[Start Supplied records]
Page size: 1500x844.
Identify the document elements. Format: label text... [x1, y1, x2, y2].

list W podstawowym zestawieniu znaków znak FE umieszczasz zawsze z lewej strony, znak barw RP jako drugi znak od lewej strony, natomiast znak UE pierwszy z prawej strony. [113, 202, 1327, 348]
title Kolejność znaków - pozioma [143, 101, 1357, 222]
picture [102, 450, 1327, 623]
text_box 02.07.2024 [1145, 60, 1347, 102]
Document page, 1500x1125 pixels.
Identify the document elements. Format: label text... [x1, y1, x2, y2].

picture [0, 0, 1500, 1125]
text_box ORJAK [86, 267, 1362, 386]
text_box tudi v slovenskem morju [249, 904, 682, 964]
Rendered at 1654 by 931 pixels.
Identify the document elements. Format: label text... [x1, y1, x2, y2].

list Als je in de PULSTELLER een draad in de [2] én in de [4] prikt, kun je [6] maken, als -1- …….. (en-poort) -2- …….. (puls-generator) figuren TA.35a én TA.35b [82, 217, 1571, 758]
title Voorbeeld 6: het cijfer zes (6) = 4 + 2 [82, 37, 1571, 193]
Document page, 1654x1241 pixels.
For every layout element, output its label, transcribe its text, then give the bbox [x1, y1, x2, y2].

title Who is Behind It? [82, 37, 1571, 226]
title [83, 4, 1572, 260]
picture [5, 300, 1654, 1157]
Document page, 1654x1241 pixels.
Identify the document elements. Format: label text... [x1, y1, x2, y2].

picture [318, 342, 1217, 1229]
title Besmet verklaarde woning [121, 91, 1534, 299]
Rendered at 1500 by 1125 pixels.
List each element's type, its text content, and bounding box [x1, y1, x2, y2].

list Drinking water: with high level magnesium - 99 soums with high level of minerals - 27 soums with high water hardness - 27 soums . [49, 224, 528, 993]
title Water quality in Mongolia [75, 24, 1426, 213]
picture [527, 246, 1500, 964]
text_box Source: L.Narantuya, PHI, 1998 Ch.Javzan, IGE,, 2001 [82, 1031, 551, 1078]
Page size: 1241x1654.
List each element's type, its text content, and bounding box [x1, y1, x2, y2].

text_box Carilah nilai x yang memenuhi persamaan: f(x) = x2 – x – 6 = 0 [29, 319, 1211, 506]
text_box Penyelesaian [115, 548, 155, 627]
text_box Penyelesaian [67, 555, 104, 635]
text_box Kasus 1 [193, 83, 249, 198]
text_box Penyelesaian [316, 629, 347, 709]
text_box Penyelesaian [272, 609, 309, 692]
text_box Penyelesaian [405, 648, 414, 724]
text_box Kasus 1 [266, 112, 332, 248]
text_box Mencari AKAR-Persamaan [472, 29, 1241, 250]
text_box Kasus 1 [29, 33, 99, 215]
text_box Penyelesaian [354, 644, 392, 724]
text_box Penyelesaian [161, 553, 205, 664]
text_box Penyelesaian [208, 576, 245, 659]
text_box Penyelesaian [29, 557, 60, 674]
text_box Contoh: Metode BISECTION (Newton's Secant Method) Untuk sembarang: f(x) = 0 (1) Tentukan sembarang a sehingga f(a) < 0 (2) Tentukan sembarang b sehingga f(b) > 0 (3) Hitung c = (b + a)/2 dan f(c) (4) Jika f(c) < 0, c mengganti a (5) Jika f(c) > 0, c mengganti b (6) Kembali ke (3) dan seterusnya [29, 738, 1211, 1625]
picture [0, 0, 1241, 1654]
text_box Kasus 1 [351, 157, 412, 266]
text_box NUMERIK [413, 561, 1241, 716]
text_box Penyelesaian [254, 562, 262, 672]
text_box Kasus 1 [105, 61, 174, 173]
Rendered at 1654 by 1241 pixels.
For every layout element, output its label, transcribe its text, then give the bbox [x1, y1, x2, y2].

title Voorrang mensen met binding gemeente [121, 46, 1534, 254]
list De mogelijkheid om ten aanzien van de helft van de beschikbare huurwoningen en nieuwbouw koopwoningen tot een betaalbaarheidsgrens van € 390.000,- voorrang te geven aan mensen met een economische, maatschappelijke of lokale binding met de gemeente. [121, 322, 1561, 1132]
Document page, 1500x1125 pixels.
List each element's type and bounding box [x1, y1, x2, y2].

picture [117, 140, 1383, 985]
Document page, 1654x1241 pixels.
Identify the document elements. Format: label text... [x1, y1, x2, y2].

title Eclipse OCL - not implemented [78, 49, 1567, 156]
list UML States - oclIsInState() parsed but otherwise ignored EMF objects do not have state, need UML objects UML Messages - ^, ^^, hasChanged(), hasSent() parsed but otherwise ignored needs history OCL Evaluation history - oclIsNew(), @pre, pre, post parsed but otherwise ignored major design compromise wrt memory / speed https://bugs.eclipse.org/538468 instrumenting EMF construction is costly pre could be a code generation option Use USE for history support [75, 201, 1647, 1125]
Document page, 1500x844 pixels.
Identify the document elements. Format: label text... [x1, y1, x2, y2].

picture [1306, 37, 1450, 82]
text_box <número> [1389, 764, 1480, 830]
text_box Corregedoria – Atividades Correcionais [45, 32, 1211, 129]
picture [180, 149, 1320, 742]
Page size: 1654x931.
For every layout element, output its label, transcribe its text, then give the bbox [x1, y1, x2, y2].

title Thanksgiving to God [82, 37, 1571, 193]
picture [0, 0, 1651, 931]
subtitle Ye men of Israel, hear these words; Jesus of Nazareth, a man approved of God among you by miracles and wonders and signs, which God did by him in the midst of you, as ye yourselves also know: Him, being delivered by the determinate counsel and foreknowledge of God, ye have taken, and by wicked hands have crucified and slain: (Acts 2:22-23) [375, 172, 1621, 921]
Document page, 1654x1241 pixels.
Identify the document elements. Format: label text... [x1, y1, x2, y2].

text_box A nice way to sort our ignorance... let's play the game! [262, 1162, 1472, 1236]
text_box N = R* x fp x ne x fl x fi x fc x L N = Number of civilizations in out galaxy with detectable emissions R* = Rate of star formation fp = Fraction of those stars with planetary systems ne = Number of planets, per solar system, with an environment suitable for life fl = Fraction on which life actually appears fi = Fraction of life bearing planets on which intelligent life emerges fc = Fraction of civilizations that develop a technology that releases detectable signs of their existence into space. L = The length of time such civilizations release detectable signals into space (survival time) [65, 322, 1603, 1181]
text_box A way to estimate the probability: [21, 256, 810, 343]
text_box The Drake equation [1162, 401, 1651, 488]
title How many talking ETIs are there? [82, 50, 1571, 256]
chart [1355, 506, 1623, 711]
[End Supplied records]
*Given instruction*. Recast the lines of all the items above as one numbered list, leaving out the blank lines.

*Correct output*.
1. Page size: 1500x844.
2. Identify the document elements. Format: label text... [x1, y1, x2, y2].
3. list W podstawowym zestawieniu znaków znak FE umieszczasz zawsze z lewej strony, znak barw RP jako drugi znak od lewej strony, natomiast znak UE pierwszy z prawej strony. [113, 202, 1327, 348]
4. title Kolejność znaków - pozioma [143, 101, 1357, 222]
5. picture [102, 450, 1327, 623]
6. text_box 02.07.2024 [1145, 60, 1347, 102]
7. Document page, 1500x1125 pixels.
8. Identify the document elements. Format: label text... [x1, y1, x2, y2].
9. picture [0, 0, 1500, 1125]
10. text_box ORJAK [86, 267, 1362, 386]
11. text_box tudi v slovenskem morju [249, 904, 682, 964]
12. Rendered at 1654 by 931 pixels.
13. Identify the document elements. Format: label text... [x1, y1, x2, y2].
14. list Als je in de PULSTELLER een draad in de [2] én in de [4] prikt, kun je [6] maken, als -1- …….. (en-poort) -2- …….. (puls-generator) figuren TA.35a én TA.35b [82, 217, 1571, 758]
15. title Voorbeeld 6: het cijfer zes (6) = 4 + 2 [82, 37, 1571, 193]
16. Document page, 1654x1241 pixels.
17. For every layout element, output its label, transcribe its text, then give the bbox [x1, y1, x2, y2].
18. title Who is Behind It? [82, 37, 1571, 226]
19. title [83, 4, 1572, 260]
20. picture [5, 300, 1654, 1157]
21. Document page, 1654x1241 pixels.
22. Identify the document elements. Format: label text... [x1, y1, x2, y2].
23. picture [318, 342, 1217, 1229]
24. title Besmet verklaarde woning [121, 91, 1534, 299]
25. Rendered at 1500 by 1125 pixels.
26. List each element's type, its text content, and bounding box [x1, y1, x2, y2].
27. list Drinking water: with high level magnesium - 99 soums with high level of minerals - 27 soums with high water hardness - 27 soums . [49, 224, 528, 993]
28. title Water quality in Mongolia [75, 24, 1426, 213]
29. picture [527, 246, 1500, 964]
30. text_box Source: L.Narantuya, PHI, 1998 Ch.Javzan, IGE,, 2001 [82, 1031, 551, 1078]
31. Page size: 1241x1654.
32. List each element's type, its text content, and bounding box [x1, y1, x2, y2].
33. text_box Carilah nilai x yang memenuhi persamaan: f(x) = x2 – x – 6 = 0 [29, 319, 1211, 506]
34. text_box Penyelesaian [115, 548, 155, 627]
35. text_box Penyelesaian [67, 555, 104, 635]
36. text_box Kasus 1 [193, 83, 249, 198]
37. text_box Penyelesaian [316, 629, 347, 709]
38. text_box Penyelesaian [272, 609, 309, 692]
39. text_box Penyelesaian [405, 648, 414, 724]
40. text_box Kasus 1 [266, 112, 332, 248]
41. text_box Mencari AKAR-Persamaan [472, 29, 1241, 250]
42. text_box Kasus 1 [29, 33, 99, 215]
43. text_box Penyelesaian [354, 644, 392, 724]
44. text_box Penyelesaian [161, 553, 205, 664]
45. text_box Penyelesaian [208, 576, 245, 659]
46. text_box Penyelesaian [29, 557, 60, 674]
47. text_box Contoh: Metode BISECTION (Newton's Secant Method) Untuk sembarang: f(x) = 0 (1) Tentukan sembarang a sehingga f(a) < 0 (2) Tentukan sembarang b sehingga f(b) > 0 (3) Hitung c = (b + a)/2 dan f(c) (4) Jika f(c) < 0, c mengganti a (5) Jika f(c) > 0, c mengganti b (6) Kembali ke (3) dan seterusnya [29, 738, 1211, 1625]
48. picture [0, 0, 1241, 1654]
49. text_box Kasus 1 [351, 157, 412, 266]
50. text_box NUMERIK [413, 561, 1241, 716]
51. text_box Penyelesaian [254, 562, 262, 672]
52. text_box Kasus 1 [105, 61, 174, 173]
53. Rendered at 1654 by 1241 pixels.
54. For every layout element, output its label, transcribe its text, then give the bbox [x1, y1, x2, y2].
55. title Voorrang mensen met binding gemeente [121, 46, 1534, 254]
56. list De mogelijkheid om ten aanzien van de helft van de beschikbare huurwoningen en nieuwbouw koopwoningen tot een betaalbaarheidsgrens van € 390.000,- voorrang te geven aan mensen met een economische, maatschappelijke of lokale binding met de gemeente. [121, 322, 1561, 1132]
57. Document page, 1500x1125 pixels.
58. List each element's type and bounding box [x1, y1, x2, y2].
59. picture [117, 140, 1383, 985]
60. Document page, 1654x1241 pixels.
61. Identify the document elements. Format: label text... [x1, y1, x2, y2].
62. title Eclipse OCL - not implemented [78, 49, 1567, 156]
63. list UML States - oclIsInState() parsed but otherwise ignored EMF objects do not have state, need UML objects UML Messages - ^, ^^, hasChanged(), hasSent() parsed but otherwise ignored needs history OCL Evaluation history - oclIsNew(), @pre, pre, post parsed but otherwise ignored major design compromise wrt memory / speed https://bugs.eclipse.org/538468 instrumenting EMF construction is costly pre could be a code generation option Use USE for history support [75, 201, 1647, 1125]
64. Document page, 1500x844 pixels.
65. Identify the document elements. Format: label text... [x1, y1, x2, y2].
66. picture [1306, 37, 1450, 82]
67. text_box <número> [1389, 764, 1480, 830]
68. text_box Corregedoria – Atividades Correcionais [45, 32, 1211, 129]
69. picture [180, 149, 1320, 742]
70. Page size: 1654x931.
71. For every layout element, output its label, transcribe its text, then give the bbox [x1, y1, x2, y2].
72. title Thanksgiving to God [82, 37, 1571, 193]
73. picture [0, 0, 1651, 931]
74. subtitle Ye men of Israel, hear these words; Jesus of Nazareth, a man approved of God among you by miracles and wonders and signs, which God did by him in the midst of you, as ye yourselves also know: Him, being delivered by the determinate counsel and foreknowledge of God, ye have taken, and by wicked hands have crucified and slain: (Acts 2:22-23) [375, 172, 1621, 921]
75. Document page, 1654x1241 pixels.
76. Identify the document elements. Format: label text... [x1, y1, x2, y2].
77. text_box A nice way to sort our ignorance... let's play the game! [262, 1162, 1472, 1236]
78. text_box N = R* x fp x ne x fl x fi x fc x L N = Number of civilizations in out galaxy with detectable emissions R* = Rate of star formation fp = Fraction of those stars with planetary systems ne = Number of planets, per solar system, with an environment suitable for life fl = Fraction on which life actually appears fi = Fraction of life bearing planets on which intelligent life emerges fc = Fraction of civilizations that develop a technology that releases detectable signs of their existence into space. L = The length of time such civilizations release detectable signals into space (survival time) [65, 322, 1603, 1181]
79. text_box A way to estimate the probability: [21, 256, 810, 343]
80. text_box The Drake equation [1162, 401, 1651, 488]
81. title How many talking ETIs are there? [82, 50, 1571, 256]
82. chart [1355, 506, 1623, 711]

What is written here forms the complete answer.